* _Task description_:
An exact copy of the listing below is required, minus its pictures.

== Segment start ==

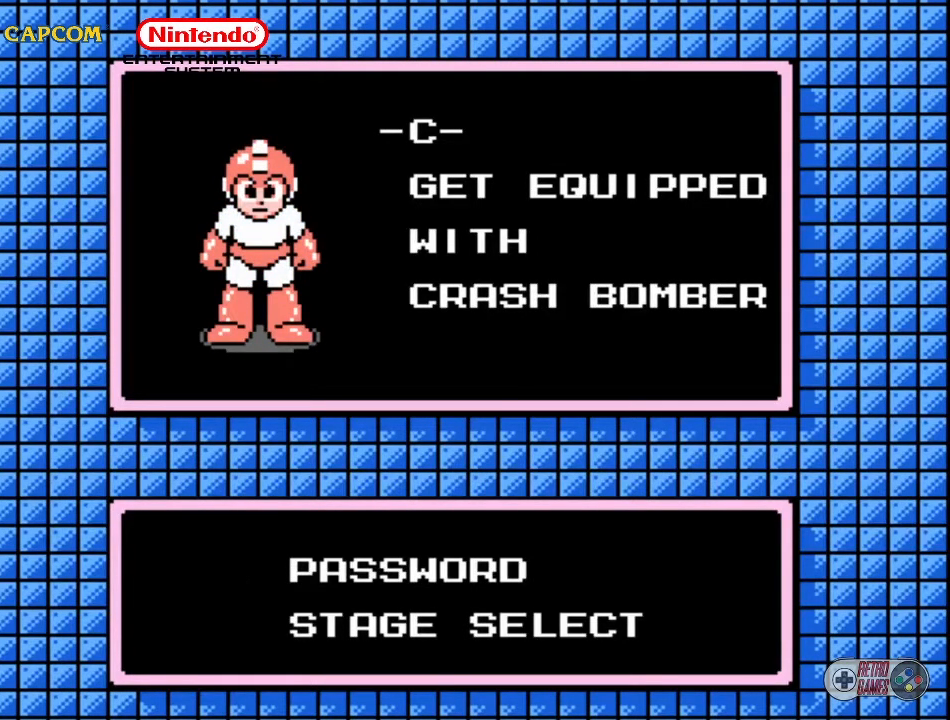
Gameplay with a controller (Nintendo layout); each line is a JSON object with the inputs held at the frame after it. "events" lists button and stick changes between this image and that frame as [ms after this image, input, new state], when the widget could be followed in between. Not read: L3 R3.
{"buttons": [], "events": [[333, "DPAD_DOWN", "down"], [500, "DPAD_DOWN", "up"]]}
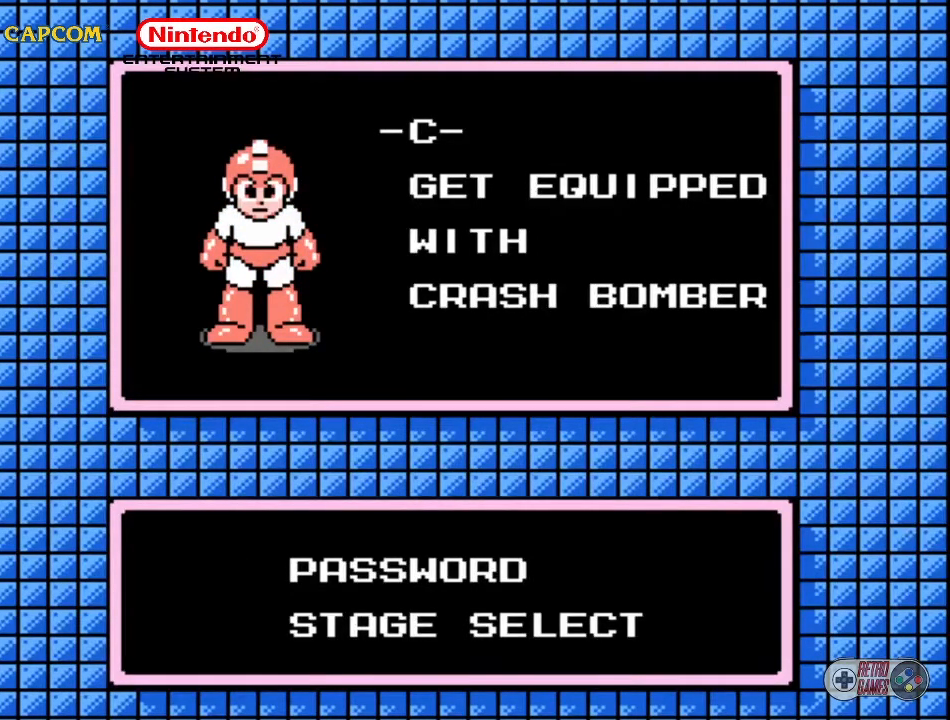
{"buttons": [], "events": [[217, "START", "down"], [400, "START", "up"]]}
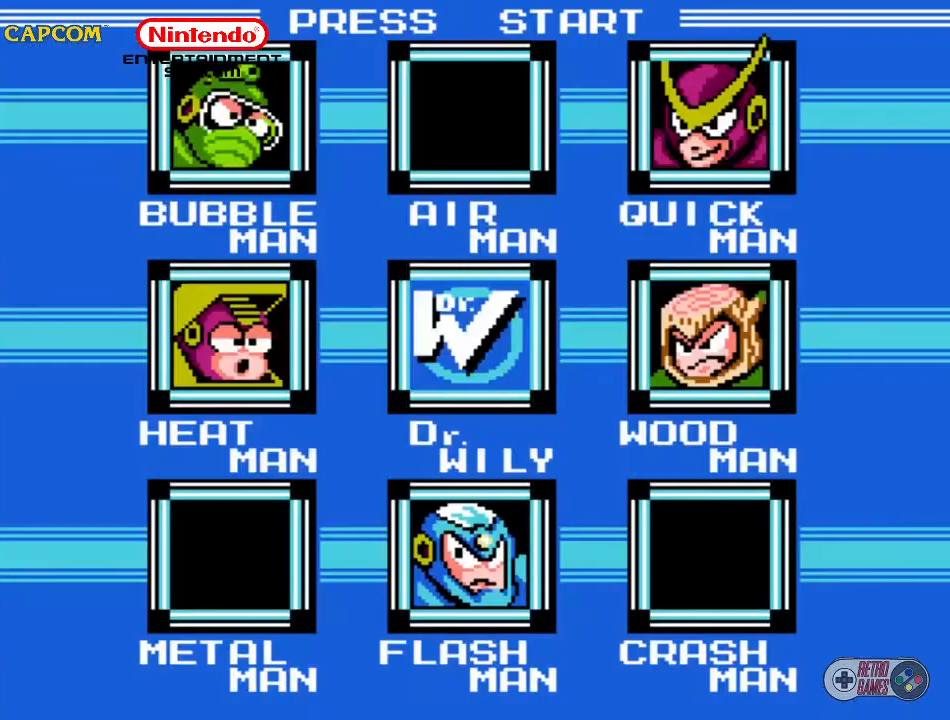
{"buttons": [], "events": []}
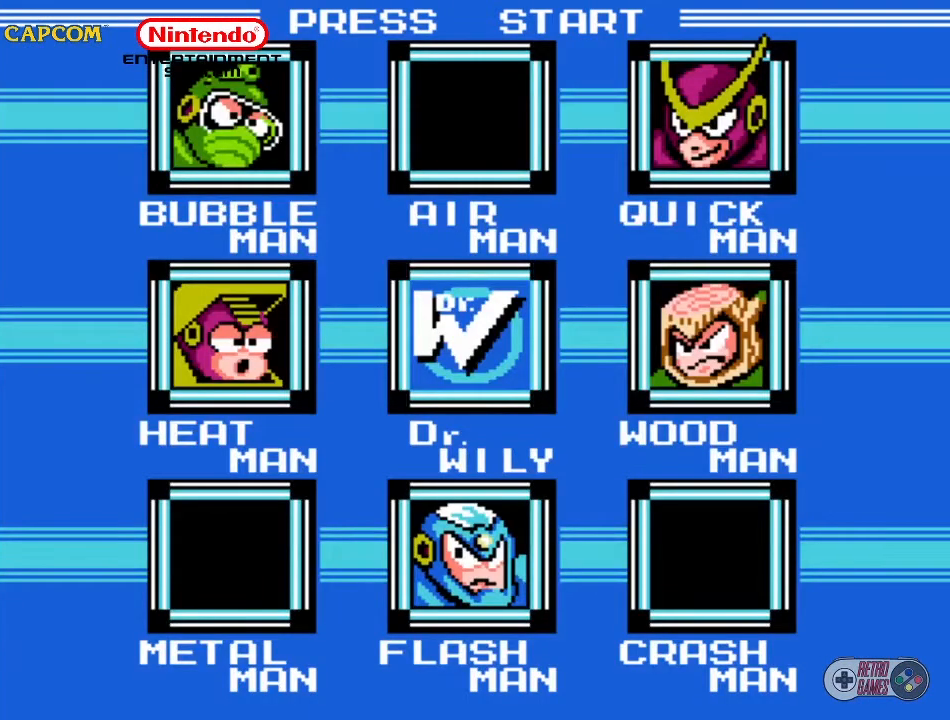
{"buttons": [], "events": []}
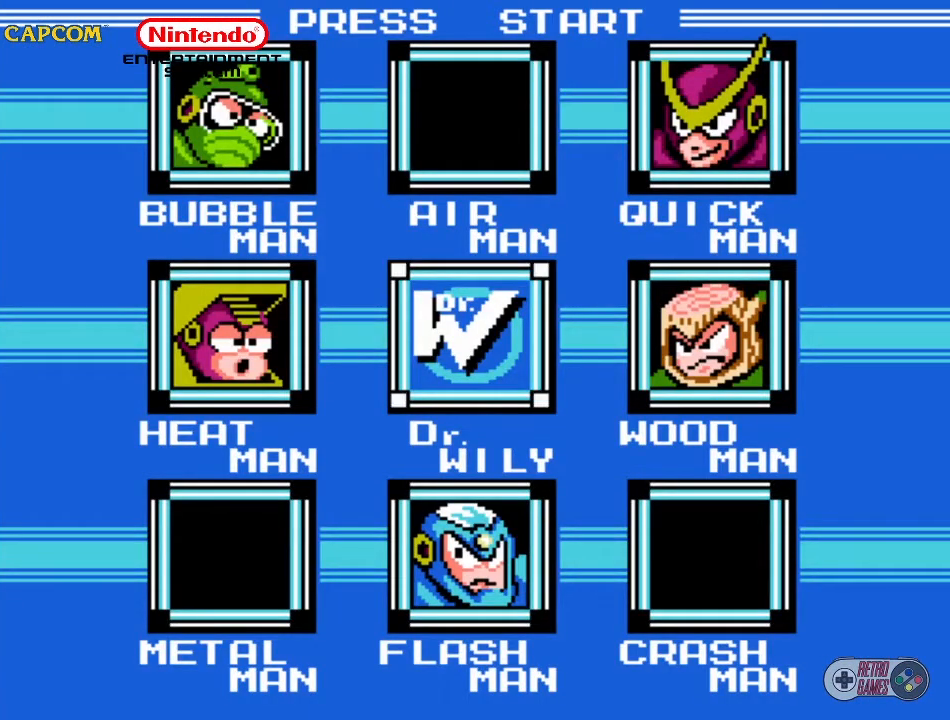
{"buttons": [], "events": []}
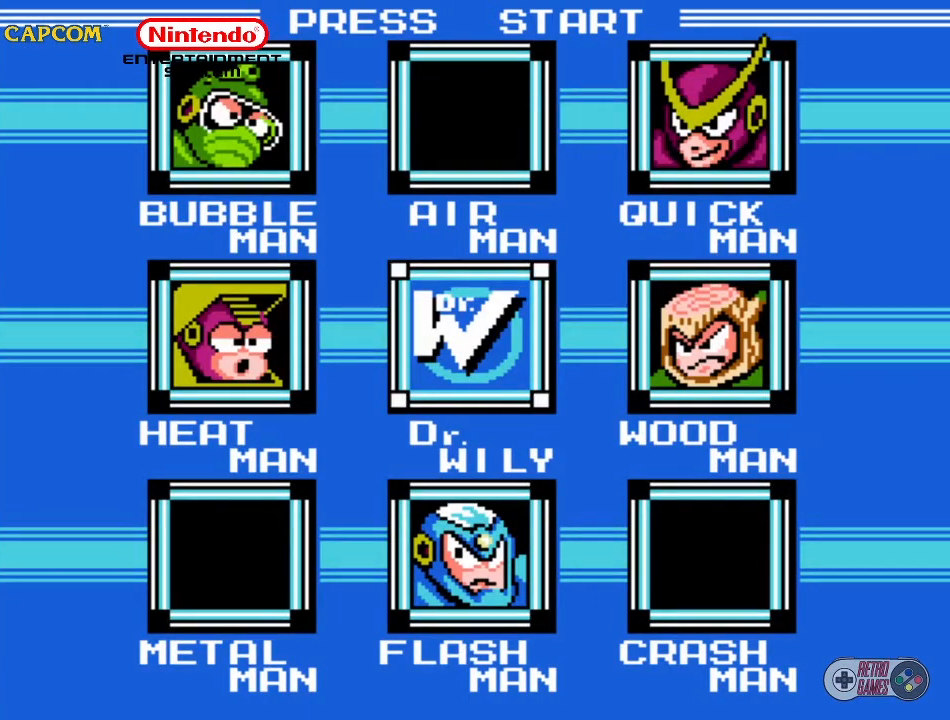
{"buttons": [], "events": []}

== Segment end ==

* _Solution for this task_:
Gameplay with a controller (Nintendo layout); each line is a JSON object with the inputs held at the frame after it. "events" lists button and stick changes between this image and that frame as [ms after this image, input, new state], when the widget could be followed in between. Not read: L3 R3.
{"buttons": [], "events": [[333, "DPAD_DOWN", "down"], [500, "DPAD_DOWN", "up"]]}
{"buttons": [], "events": [[217, "START", "down"], [400, "START", "up"]]}
{"buttons": [], "events": []}
{"buttons": [], "events": []}
{"buttons": [], "events": []}
{"buttons": [], "events": []}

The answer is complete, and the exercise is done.